#### Work task:
Print the text from every entry below, line for line and unchanged, leaving out the pictures.

#### Data:
- Opening Delimiter -
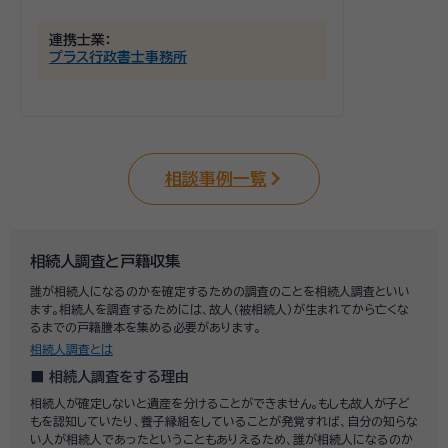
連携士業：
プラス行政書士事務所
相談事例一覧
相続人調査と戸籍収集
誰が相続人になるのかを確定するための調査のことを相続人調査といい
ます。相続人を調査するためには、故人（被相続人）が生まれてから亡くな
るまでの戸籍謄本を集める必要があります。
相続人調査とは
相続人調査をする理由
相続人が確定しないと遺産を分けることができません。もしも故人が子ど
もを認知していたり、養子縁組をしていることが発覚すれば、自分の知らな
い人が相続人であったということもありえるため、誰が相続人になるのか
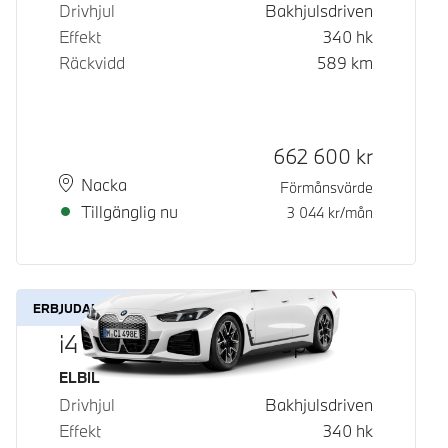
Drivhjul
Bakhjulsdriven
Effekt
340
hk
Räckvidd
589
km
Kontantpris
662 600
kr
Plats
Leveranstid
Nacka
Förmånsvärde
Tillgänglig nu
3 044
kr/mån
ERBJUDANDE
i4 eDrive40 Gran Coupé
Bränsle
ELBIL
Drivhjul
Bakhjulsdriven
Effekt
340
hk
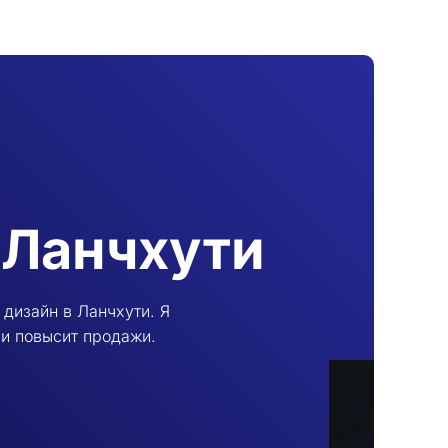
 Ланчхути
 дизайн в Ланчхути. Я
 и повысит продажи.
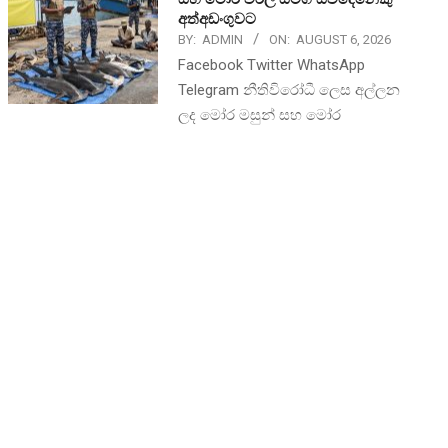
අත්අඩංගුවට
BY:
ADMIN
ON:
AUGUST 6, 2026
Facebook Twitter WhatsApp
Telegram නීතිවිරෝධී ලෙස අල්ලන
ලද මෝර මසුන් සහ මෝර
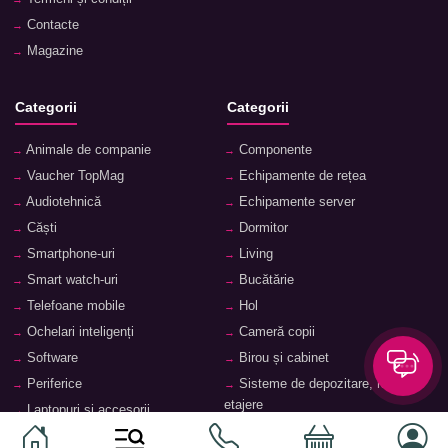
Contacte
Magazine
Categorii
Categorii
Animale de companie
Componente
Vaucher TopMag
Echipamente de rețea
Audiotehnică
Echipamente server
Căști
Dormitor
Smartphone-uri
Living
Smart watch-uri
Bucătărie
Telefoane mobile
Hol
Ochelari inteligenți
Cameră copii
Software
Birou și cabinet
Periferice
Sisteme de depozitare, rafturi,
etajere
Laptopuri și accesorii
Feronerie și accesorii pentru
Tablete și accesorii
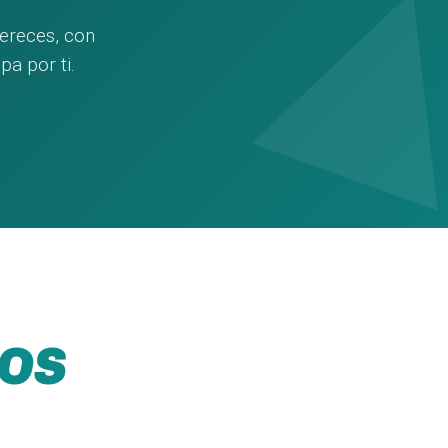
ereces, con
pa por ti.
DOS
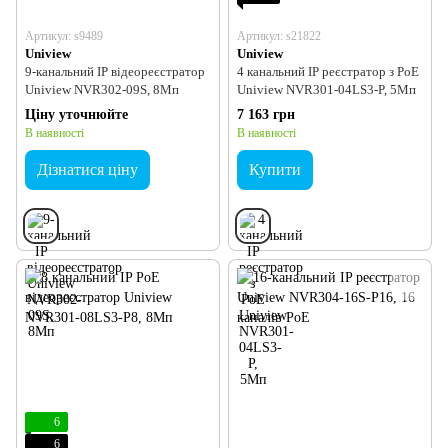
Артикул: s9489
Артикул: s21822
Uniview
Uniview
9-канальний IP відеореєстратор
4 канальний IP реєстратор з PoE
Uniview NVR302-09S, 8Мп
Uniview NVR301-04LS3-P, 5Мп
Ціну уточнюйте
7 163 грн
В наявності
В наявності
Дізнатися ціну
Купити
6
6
- Closing Delimiter -
#### Expected answer:
連携士業：
プラス行政書士事務所
相談事例一覧
相続人調査と戸籍収集
誰が相続人になるのかを確定するための調査のことを相続人調査といい
ます。相続人を調査するためには、故人（被相続人）が生まれてから亡くな
るまでの戸籍謄本を集める必要があります。
相続人調査とは
相続人調査をする理由
相続人が確定しないと遺産を分けることができません。もしも故人が子ど
もを認知していたり、養子縁組をしていることが発覚すれば、自分の知らな
い人が相続人であったということもありえるため、誰が相続人になるのか
Drivhjul
Bakhjulsdriven
Effekt
340
hk
Räckvidd
589
km
Kontantpris
662 600
kr
Plats
Leveranstid
Nacka
Förmånsvärde
Tillgänglig nu
3 044
kr/mån
ERBJUDANDE
i4 eDrive40 Gran Coupé
Bränsle
ELBIL
Drivhjul
Bakhjulsdriven
Effekt
340
hk
 Ланчхути
 дизайн в Ланчхути. Я
 и повысит продажи.
අත්අඩංගුවට
BY:
ADMIN
ON:
AUGUST 6, 2026
Facebook Twitter WhatsApp
Telegram නීතිවිරෝධී ලෙස අල්ලන
ලද මෝර මසුන් සහ මෝර
Contacte
Magazine
Categorii
Categorii
Animale de companie
Componente
Vaucher TopMag
Echipamente de rețea
Audiotehnică
Echipamente server
Căști
Dormitor
Smartphone-uri
Living
Smart watch-uri
Bucătărie
Telefoane mobile
Hol
Ochelari inteligenți
Cameră copii
Software
Birou și cabinet
Periferice
Sisteme de depozitare, rafturi,
etajere
Laptopuri și accesorii
Feronerie și accesorii pentru
Tablete și accesorii
ereces, con
pa por ti.
DOS
Артикул: s9489
Артикул: s21822
Uniview
Uniview
9-канальний IP відеореєстратор
4 канальний IP реєстратор з PoE
Uniview NVR302-09S, 8Мп
Uniview NVR301-04LS3-P, 5Мп
Ціну уточнюйте
7 163 грн
В наявності
В наявності
Дізнатися ціну
Купити
6
6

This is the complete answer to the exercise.